Charis Quay August 19, 2013
Please see my detailed response to Clive Kessler in the New Mandala. True, ‘casual observers’ missed a lot, but ‘country specialists’ also have some blind spots.
tompepinsky August 19, 2013
Thanks for reading and commenting, Charis. I’ve seen your post, and I think it’s really smart. I don’t really know how we disagree, to be honest.
Charis Quay August 19, 2013
Thanks for your response, Tom. No, we don’t disagree as in ‘you say x is true and I say it is false’ — I was just adding some ‘local (rural) nuance’ to the interpretation of your and Clive Kessler’s previous work. 😉 I was very glad to see this post. Your comments wrt the need to ‘dig deeper’ are well taken — you could say that I suggest some ways of digging deeper, though certainly not all possible ways.
In particular, it would be great for everyone in this conversation if there were more East Malaysian voices with access to relevant on-the-ground details and observations who could point out and ‘contextualize’ these for the outside world (including West Malaysians such as myself).
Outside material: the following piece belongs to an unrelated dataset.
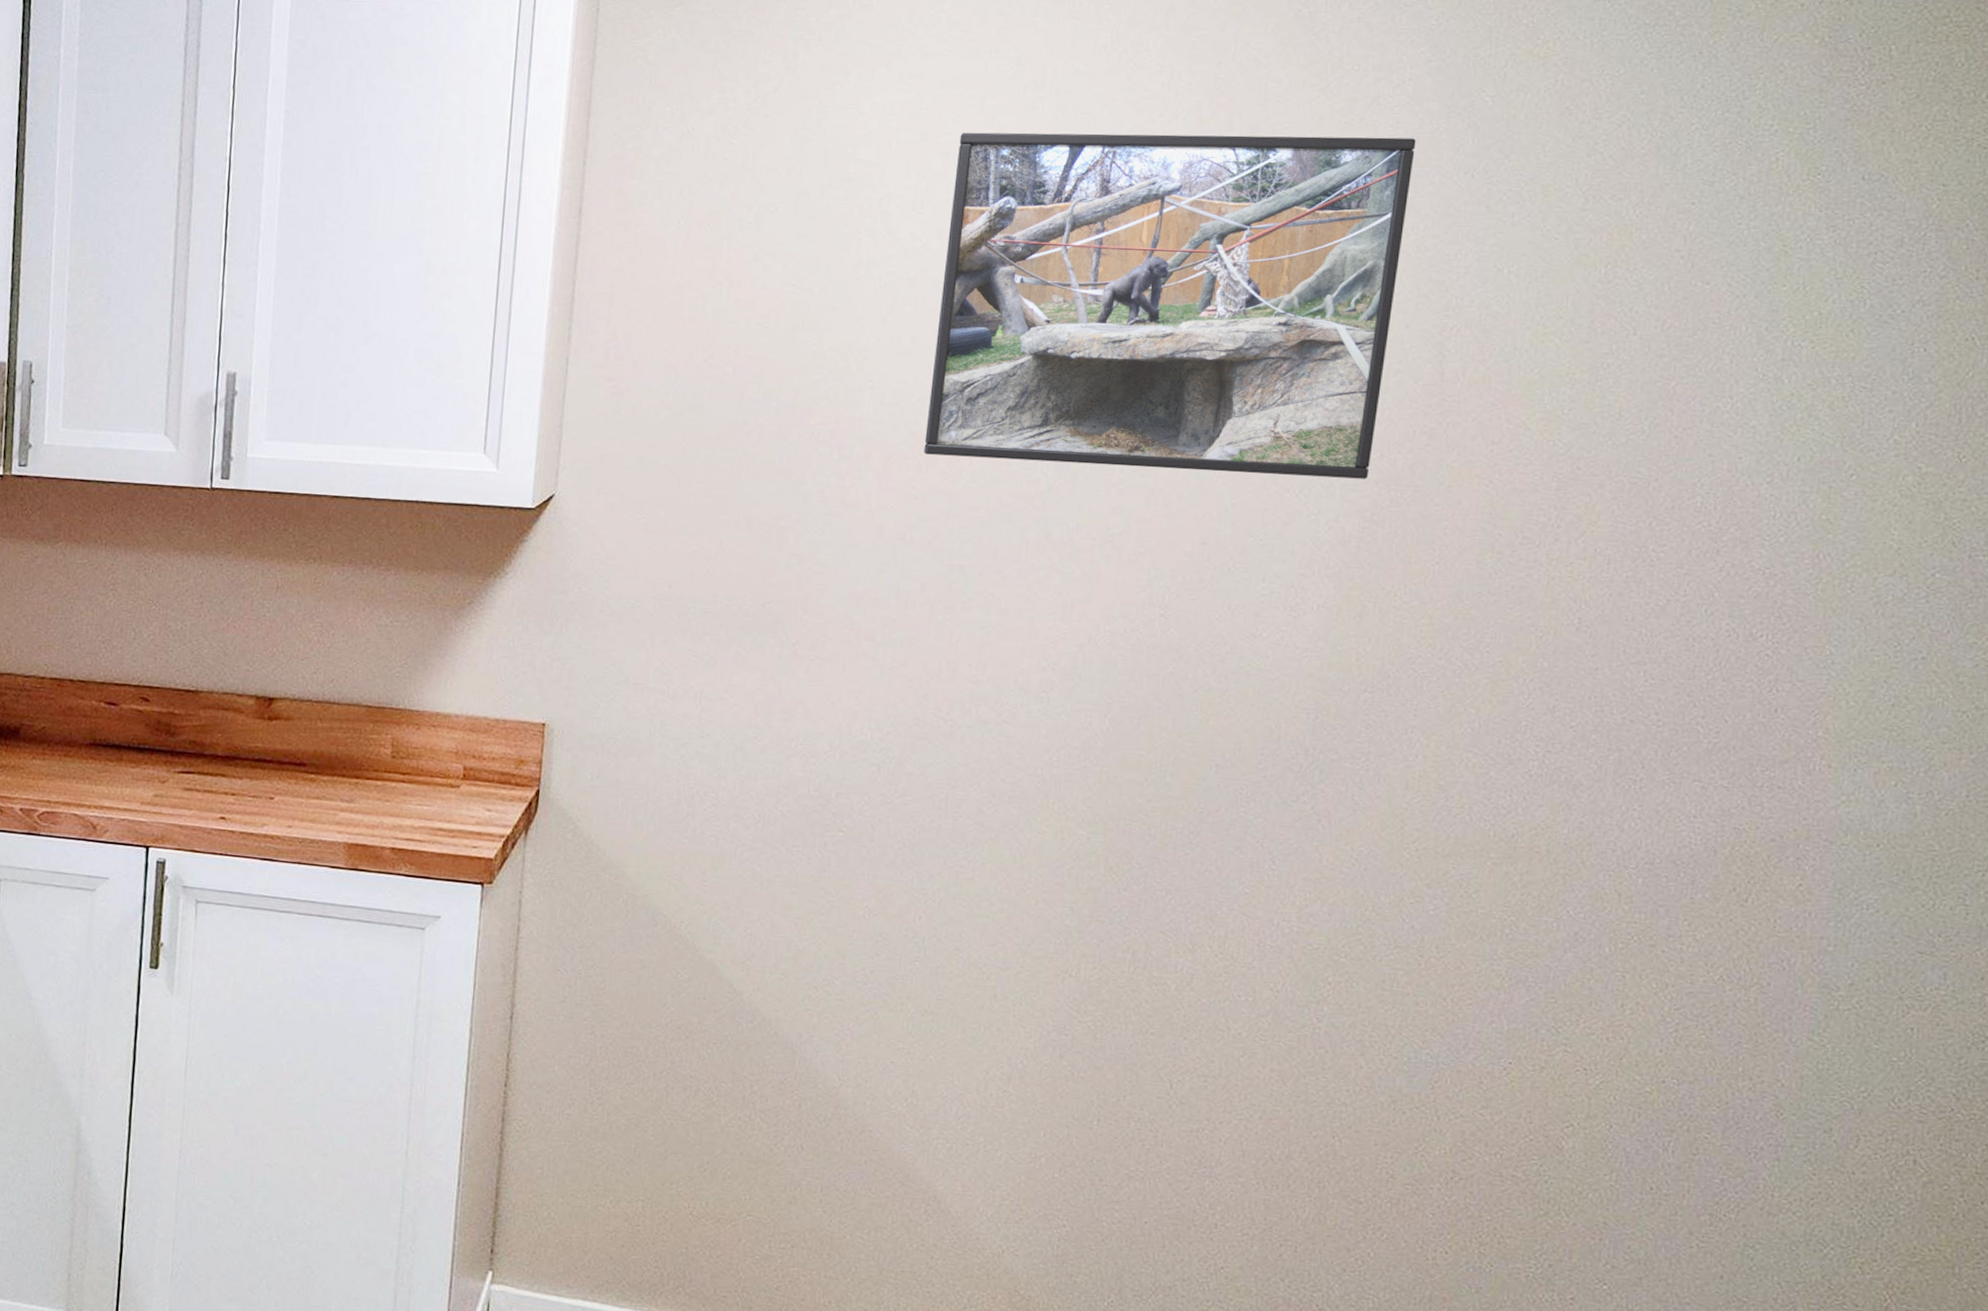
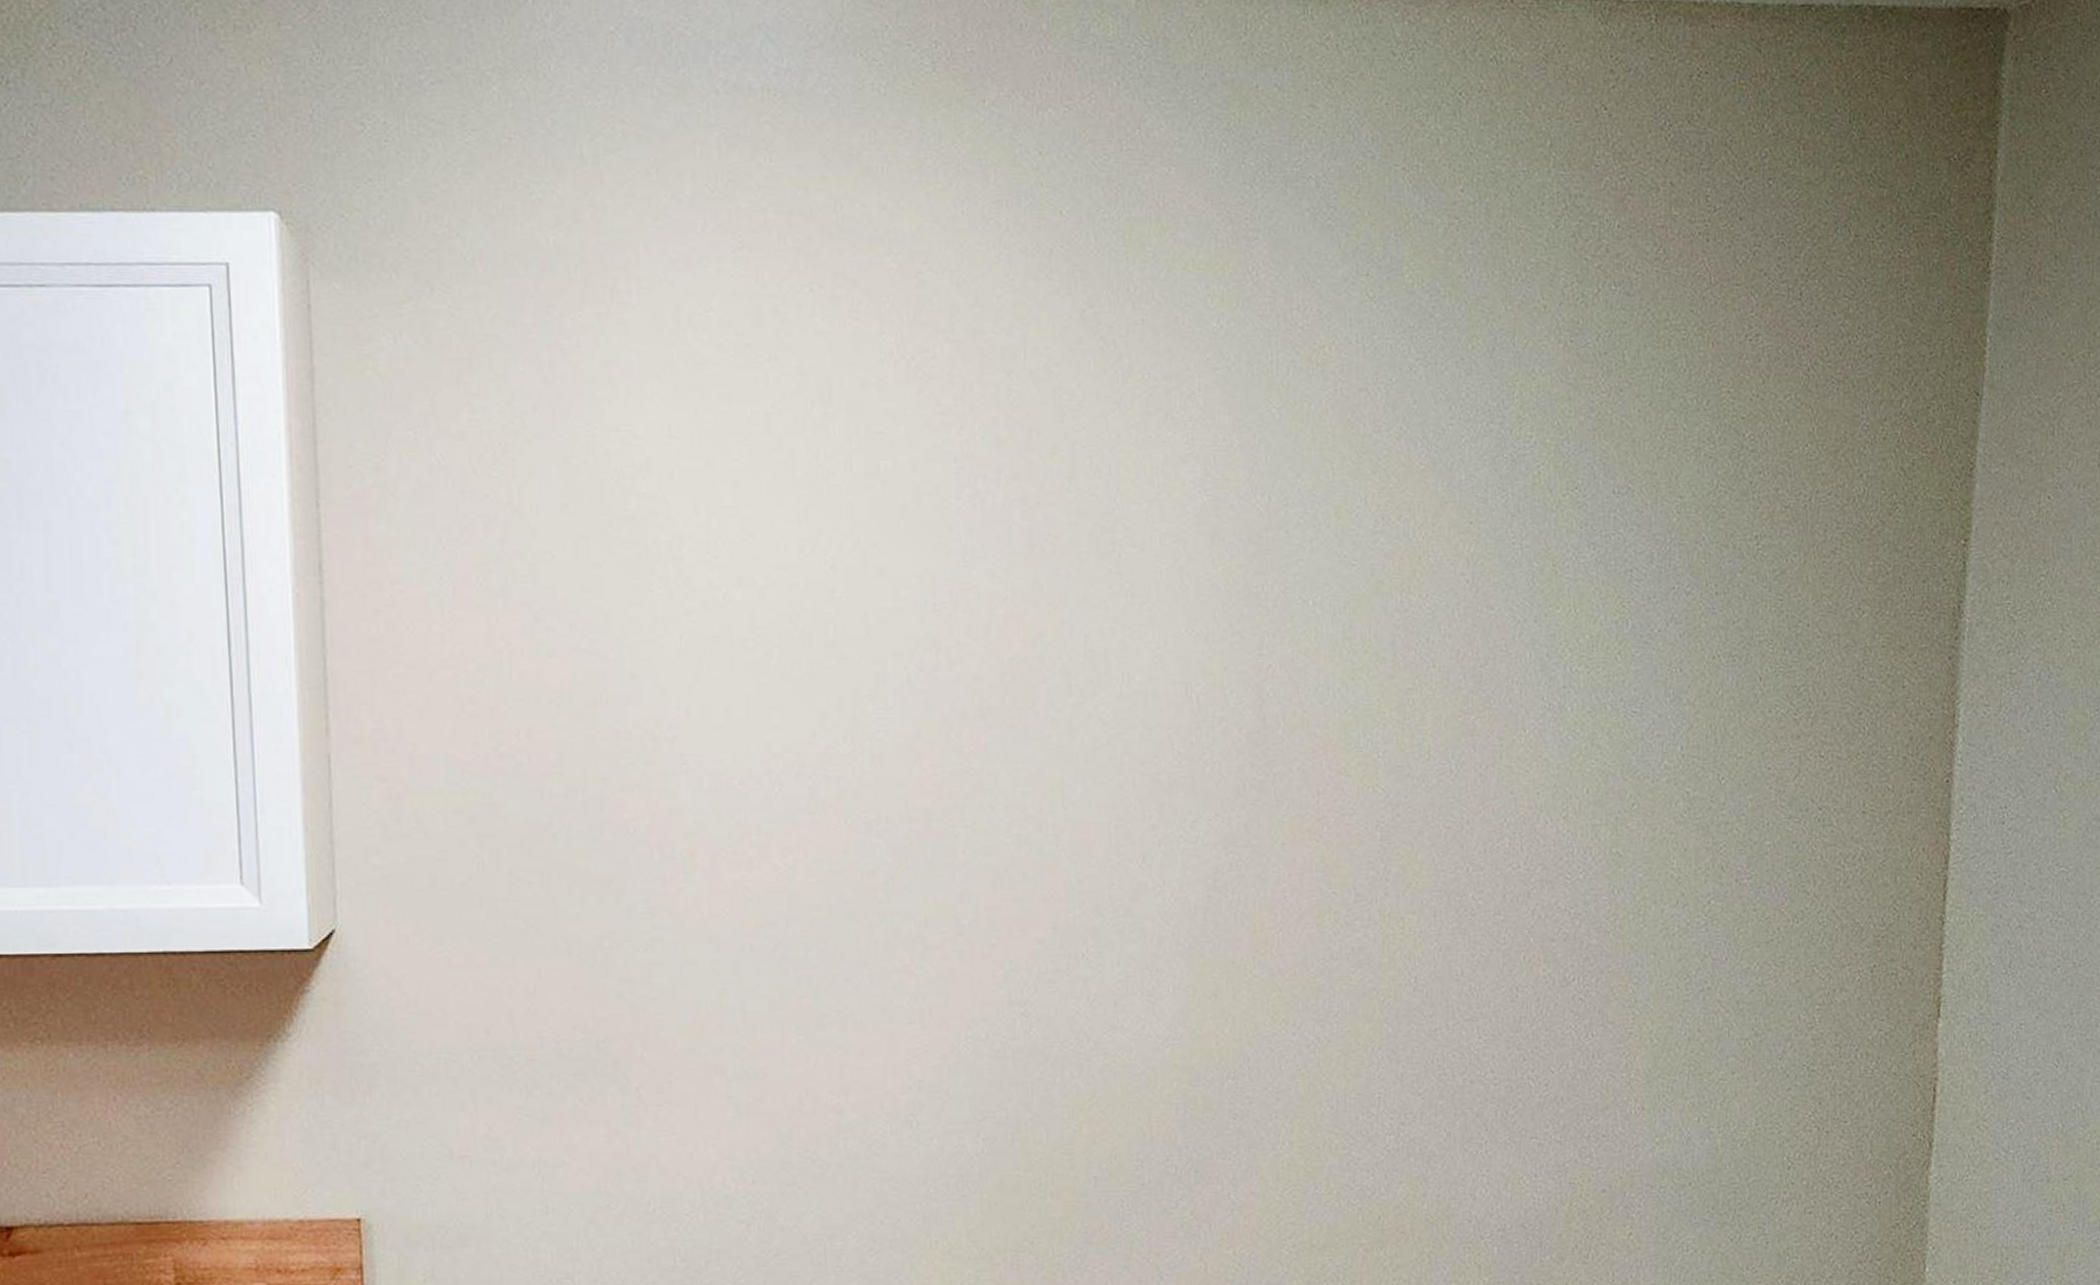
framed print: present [923,132,1416,479] -> none [748,456,1213,847]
I’m sure some such voices exist; the problem as always is how to help them get out. And how to encourage them to keep presenting their ‘insider’ points of view.
Another voice that needs to be heard from is that of migrant workers and refugees (2-4 million people out of ~30 million people in Malaysia). We have ‘Banglasia’ from PR, but what do the migrants themselves think about Malaysia and Malaysian politics? (Especially if some of them voted as alleged?)
tompepinsky August 19, 2013
I heartily endorse all of this. One area in which our perspectives really do overlap is in emphasizing all of the politics of regime maintenance that happens outside of election time, which unfortunately can be a lot harder to quantify and which has unfolded over the course of many decades, with a lot of history and structure behind it. I think we do know a lot about it, at least in the case of UMNO politics in the peninsula. We are still waiting for it in East Malaysia.